Харакаш надеялся, что его заберут на арену. Там он мог умереть в бою и забрать с собой перед этим еще кого-то из имперских псов, что иногда ради собственной прихоти выходили сражаться.
Заур встречал их белизной стен и любопытными взглядами горожан. Испытывая глухую ярость, островитянин вглядывался в лица смотрящих на него, не скрывая гневного оскала. Яркие ткани, чистые лица, изнеженные тела — избалованные, погрязшие в потакании своим желаниям, низводящие людей до уровня домашнего скота! В груди его клокотала ненависть, но он шел, проклиная самого себя, по улицам Заура, шел туда, где его попробуют продать на арену, а если не смогут — гнить ему в рудниках.

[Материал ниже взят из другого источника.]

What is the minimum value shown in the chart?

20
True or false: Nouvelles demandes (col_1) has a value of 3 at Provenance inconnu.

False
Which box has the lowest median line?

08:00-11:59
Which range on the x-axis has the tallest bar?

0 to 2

— Хар, ты слышишь? — Со спины вдруг зазвучала знакомая речь, тихим шепотом проскальзывая среди гомона улиц. — Давай попробуем попасть на арену. Там можно выжить, можно получить свободу!

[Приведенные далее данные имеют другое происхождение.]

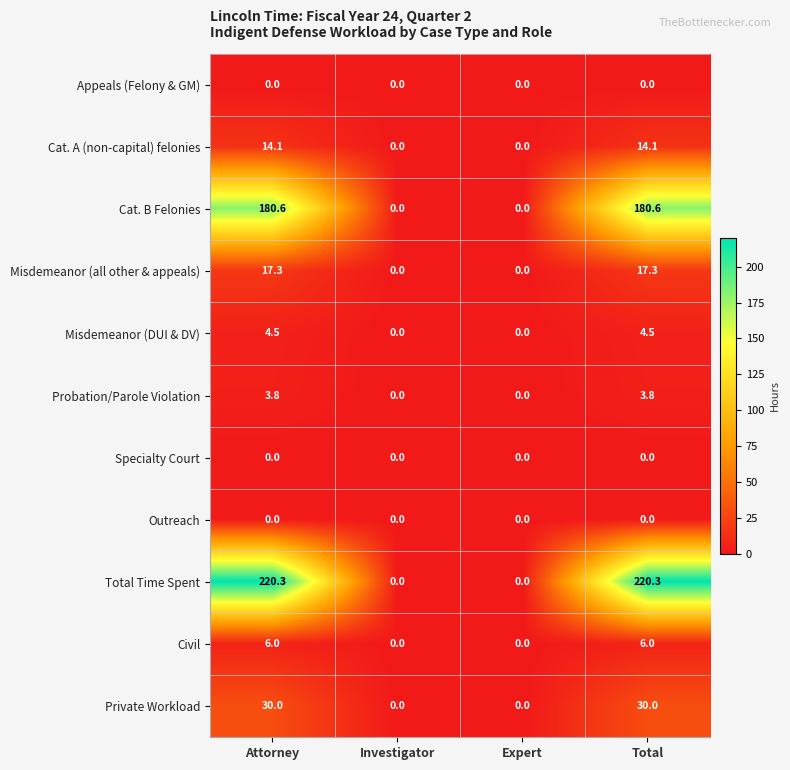

Which series has the largest range (max minus min)?

Total Time Spent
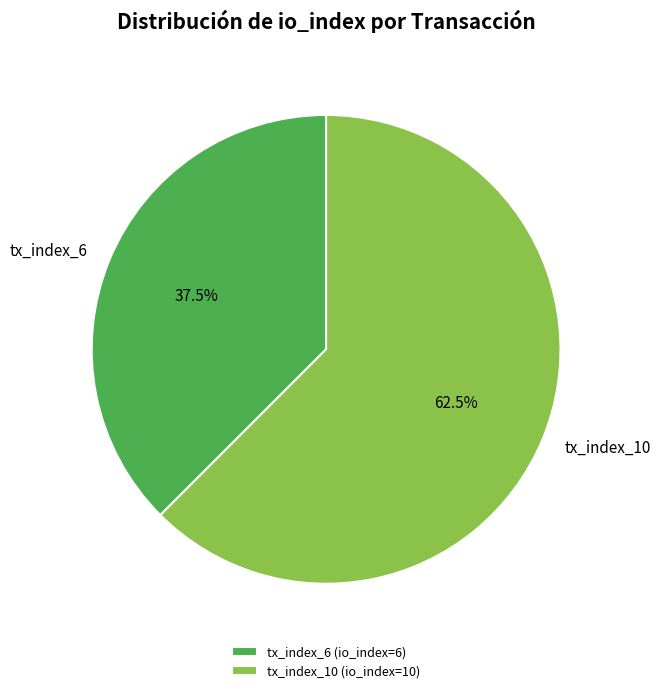

To the nearest percent, what is the difference between the largest and smallest slice percentages?

25%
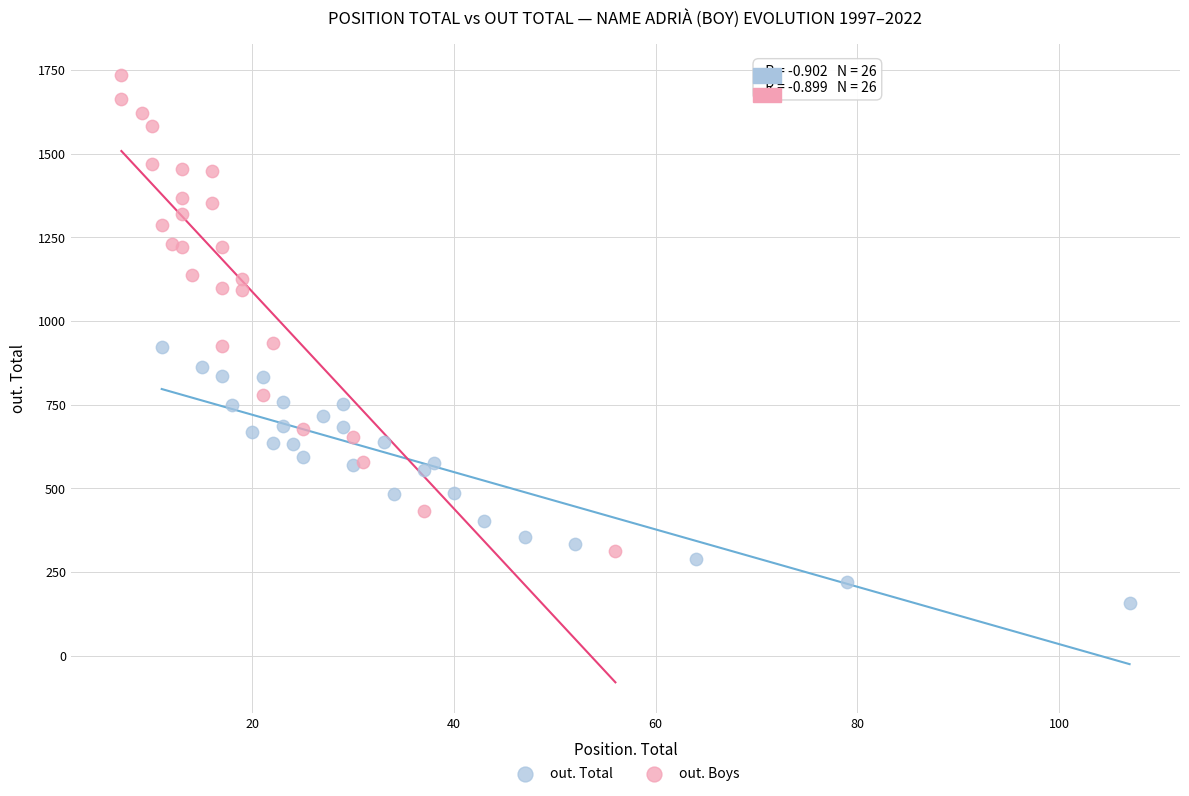

Which series contains the highest Y value?

out. Boys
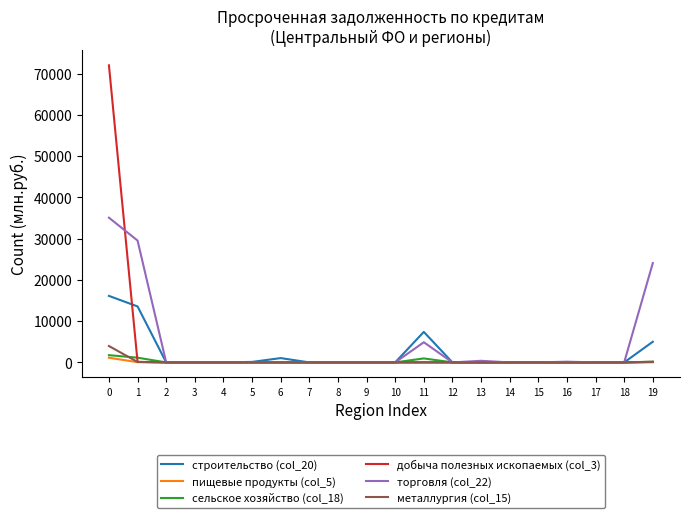

Which series has the largest total across all categories?

торговля (col_22)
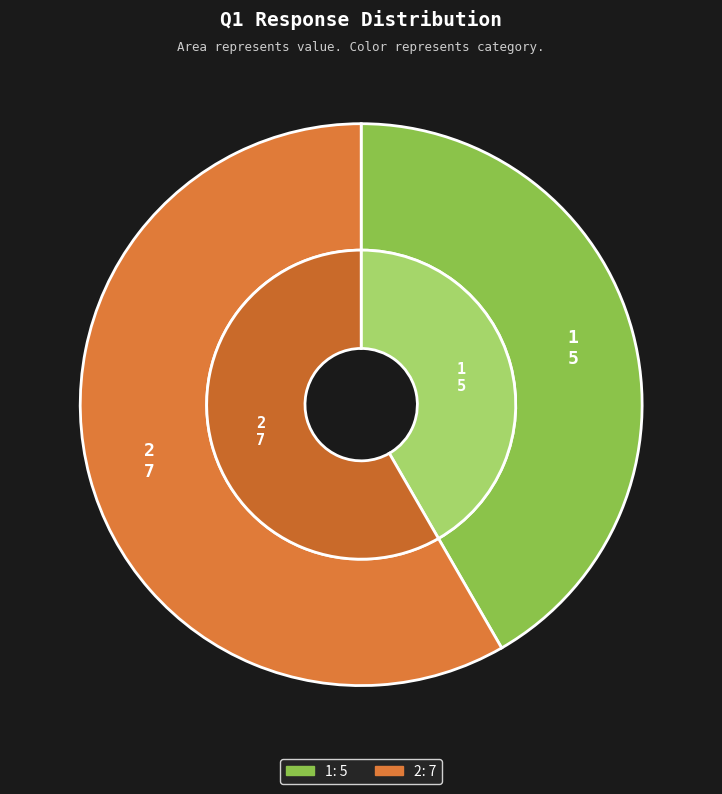

How many segments does this pie chart have?

2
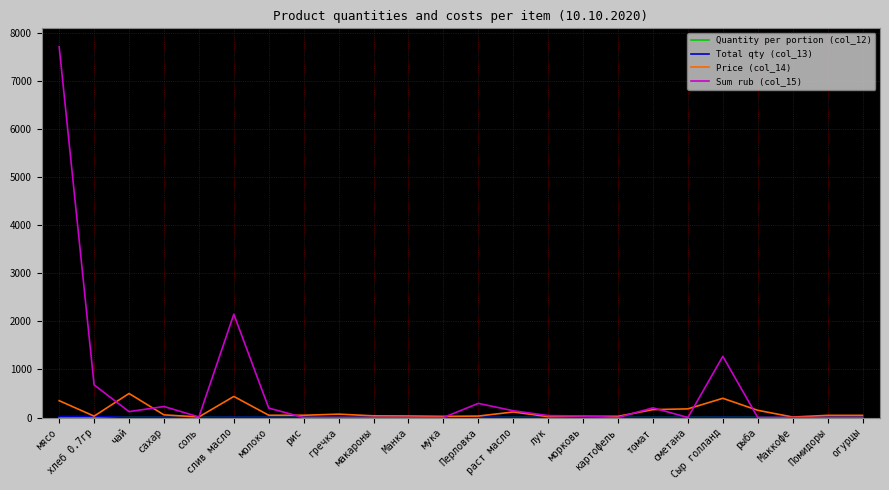

True or false: Sum rub (col_15) has a value of 0.0 at огурцы.

True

«Свобода… купленная ценой десятков и сотен жизней!»
— Ценой смертей наших братьев. Нас заставят сражаться против друг друга, на потеху этим тварям, ты готов заплатить такую цену за свою мнимую свободу?
Идущий следом за ним Элак не ответил, и Харакаш молча кивнул — он тоже считал это слишком высокой ценой за собственную трусливую жажду жить. Уж лучше погибнуть там в первых боях, нежели годами сражаться на потеху имперцам, пытаясь «заработать» то, что Элак по недоразумению назвал свободой.
Ночь они провели в бараке, под охраной. Им дали немного воды, но все же больше, чем в пути, заставив смыть с лица грязь, и даже пару ломтей отдающего гнильцой вяленого мяса в придачу к уже привычному хлебу. Никто не говорил о побеге, но, чуть набравшись сил, многие звенели цепями и оглядывали барак, в надежде найти лазейку. Харакаш был в их числе — он должен попытаться спасти их, вывести отсюда!
Но все было тщетно. Барак строили надежно и охраняли тщательно, кандалы на руках и ногах никуда не делись, а общая цепь снижала шансы спастись до нуля. Нет, не по той причине, что можно было бы кого-то бросить, а по той, что сумей они двигаться по одиночке — было бы тише и менее заметно.
— Я уже и забыл, что ты рыжий. — Элак с усмешкой потер свои светлые брови, а потом агрессивно почесал голову. Платиновые кудри, за которые парня так любили девушки, напоминали сейчас жеванную паклю, припорошенную пеплом.